Selasa 05 Mar 2019 05:00 WIB

Kenapa Waktu Terasa Singkat Saat Bersenang-senang?

Fenomena ini ternyata berkaitan dengan persepsi otak terhadap waktu.

Rep: Adysha Citra Ramadani/ Red: Ani Nursalikah
Buang waktu (ilustrasi)
Buang waktu (ilustrasi)

REPUBLIKA.CO.ID, JAKARTA -- Setiap orang memiliki jatah waktu 24 jam yang sama setiap harinya. Namun, bagi orang-orang yang sedang melakukan kegiatan menyenangkan, waktu bisa terasa berjalan lebih cepat dari biasanya. Mengapa?

Waktu pada dasarnya berlalu dengan kecepatan yang konstan setiap saat. Kekacauan yang mungkin terjadi pada laju waktu hanya sekitar satu detik per 300 juta tahun.

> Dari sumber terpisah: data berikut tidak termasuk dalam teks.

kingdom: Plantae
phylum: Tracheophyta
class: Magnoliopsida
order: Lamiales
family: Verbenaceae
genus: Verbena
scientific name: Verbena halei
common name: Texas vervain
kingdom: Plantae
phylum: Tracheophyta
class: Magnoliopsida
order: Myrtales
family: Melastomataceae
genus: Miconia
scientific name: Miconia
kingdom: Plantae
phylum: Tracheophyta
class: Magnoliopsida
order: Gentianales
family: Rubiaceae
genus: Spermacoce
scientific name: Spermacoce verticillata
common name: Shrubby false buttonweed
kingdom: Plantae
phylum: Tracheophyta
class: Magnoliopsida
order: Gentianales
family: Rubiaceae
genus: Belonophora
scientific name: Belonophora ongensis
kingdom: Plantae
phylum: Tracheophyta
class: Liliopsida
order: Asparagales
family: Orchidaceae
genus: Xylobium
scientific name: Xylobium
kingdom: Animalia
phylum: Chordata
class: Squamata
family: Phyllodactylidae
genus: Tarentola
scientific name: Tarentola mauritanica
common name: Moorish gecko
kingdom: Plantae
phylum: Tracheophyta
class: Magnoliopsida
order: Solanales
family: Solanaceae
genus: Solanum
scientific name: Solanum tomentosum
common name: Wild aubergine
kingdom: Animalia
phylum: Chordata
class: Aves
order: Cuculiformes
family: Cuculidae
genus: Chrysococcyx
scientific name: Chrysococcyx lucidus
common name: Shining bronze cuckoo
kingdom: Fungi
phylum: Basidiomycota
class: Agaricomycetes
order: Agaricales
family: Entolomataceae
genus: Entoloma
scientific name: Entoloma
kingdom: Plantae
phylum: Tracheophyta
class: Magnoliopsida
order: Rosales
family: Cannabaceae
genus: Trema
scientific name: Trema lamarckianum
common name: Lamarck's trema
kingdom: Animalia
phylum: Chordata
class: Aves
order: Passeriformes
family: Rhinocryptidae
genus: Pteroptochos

Akan tetapi, otak memiliki cara sendiri dalam memaknai ritme waktu ini. Terkadang, waktu bisa terasa berlalu sangat lambat. Sebaliknya, waktu juga bisa terasa berlalu sangat cepat.

Fenomena ini ternyata berkaitan dengan persepsi otak terhadap waktu. Persepsi otak terhadap waktu dipengaruhi dengan ekspektasi.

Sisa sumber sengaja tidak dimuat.